Monoclonal antibody

Antibodies produced in mice that are highly specific for a single protein or substance, which can be used to treat serious diseases such as cancer (rituximab) or arthritis (infliximab).

Monoclonals

Monoclonal antibodies (mAb or moAb) are laboratory-made molecules that can mimic the immune system's ability to fight off harmful pathogens such as viruses. Monoclonal antibodies are designed to bind to specific targets, called antigens, on the surface of cells or other structures. They have a wide range of applications in diagnostics, therapeutics, and research.

Overview[edit | edit source]

Monoclonal antibodies were first developed in 1975 by César Milstein and Georges Köhler, for which they were awarded the Nobel Prize in Physiology or Medicine in 1984^[1]. Monoclonal antibodies are produced by creating hybridoma cells, which are formed by the fusion of a specific antibody-producing B cell with an immortal myeloma cell. The hybridoma cells are then cultured, allowing them to produce large quantities of the desired monoclonal antibody.

Types of monoclonal antibodies[edit | edit source]

There are four main types of monoclonal antibodies, classified based on their degree of human and non-human content:

• Murine: Derived entirely from mice, these antibodies have a high likelihood of causing immune reactions in humans.
• Chimeric: Combining mouse and human components, chimeric antibodies reduce the risk of immune reactions.
• Humanized: Mostly human in origin, with only the antigen-binding regions derived from mice, humanized antibodies further minimize the risk of immune reactions.
• Fully human: Derived entirely from human sources, these antibodies are the least likely to cause immune reactions.

Therapeutic applications[edit | edit source]

Monoclonal antibodies are used to treat a wide range of diseases, including cancer, autoimmune disorders, and infectious diseases.
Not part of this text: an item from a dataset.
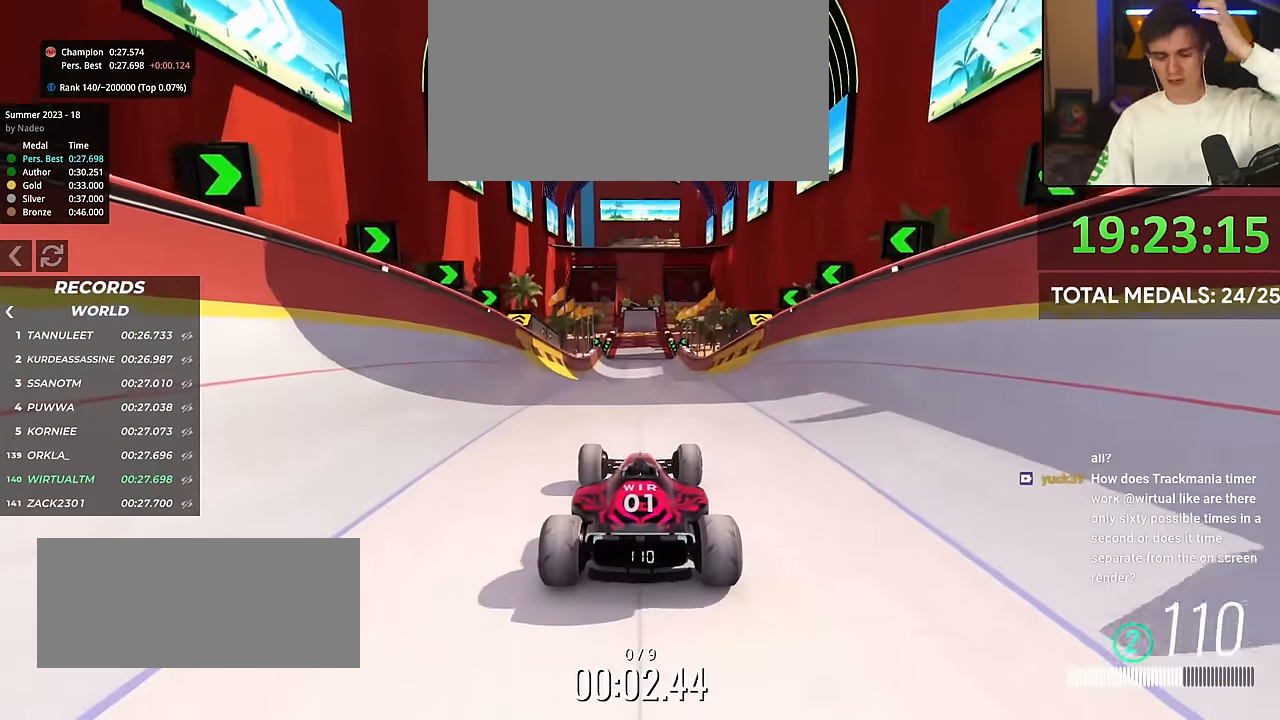
{"keys": ["up"], "events": []}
Some examples of monoclonal antibodies used in therapy include:

• Rituximab: Used for the treatment of non-Hodgkin's lymphoma and chronic lymphocytic leukemia.
• Adalimumab: Used for the treatment of rheumatoid arthritis, psoriatic arthritis, and ankylosing spondylitis.
• Trastuzumab: Used for the treatment of HER2-positive breast cancer.
• Bevacizumab: Used for the treatment of various types of cancer, including colorectal, lung, and renal cell carcinoma.
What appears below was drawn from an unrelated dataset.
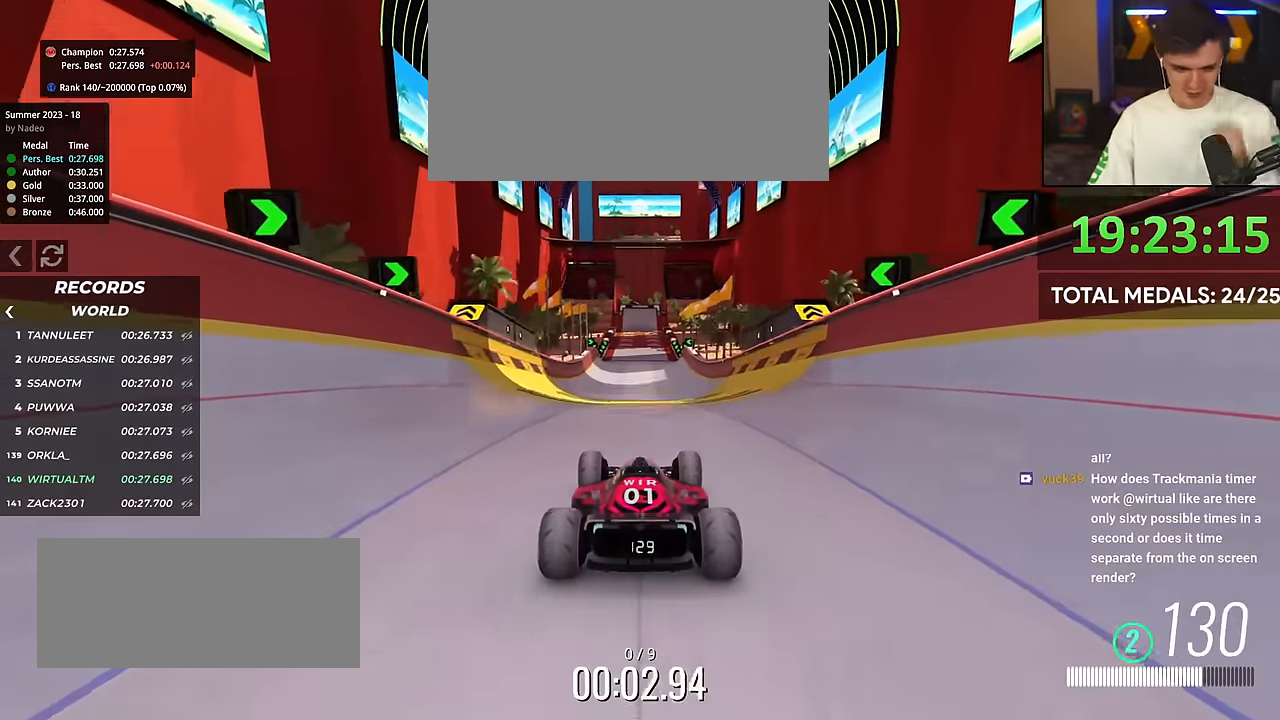
{"keys": ["up"], "events": []}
Diagnostic applications[edit | edit source]

Monoclonal antibodies are also used in diagnostic tests to detect specific antigens in blood or tissue samples. Some examples include:

ELISA (enzyme-linked immunosorbent assay): A widely-used technique that employs monoclonal antibodies to detect the presence of specific antigens or antibodies in a sample. Immunohistochemistry: A technique that uses monoclonal antibodies to visualize and quantify specific antigens in tissue samples, often used for diagnostic purposes in pathology.

Research applications[edit | edit source]

Monoclonal antibodies have numerous applications in research, including:

• Western blot: A technique that uses monoclonal antibodies to detect specific proteins in a sample based on their molecular weight and isoelectric point.
• Flow cytometry: A method that employs monoclonal antibodies to identify, count, and characterize cells based on the expression of specific antigens on their surface.
• Immunoprecipitation: A technique that uses monoclonal antibodies to isolate and purify specific proteins from a complex mixture for further analysis.

Challenges and limitations[edit | edit source]

Despite their widespread use, monoclonal antibodies face several challenges and limitations, such as:

• Immunogenicity: Non-human or partially human monoclonal antibodies can trigger immune responses in patients, leading to allergic reactions or reduced efficacy.
• Production cost: The production of monoclonal antibodies can be expensive and time-consuming, which may limit their availability and affordability.
• Target specificity: Some monoclonal antibodies may cross-react with non-target antigens, leading to off-target effects and potentially causing harm to the patient.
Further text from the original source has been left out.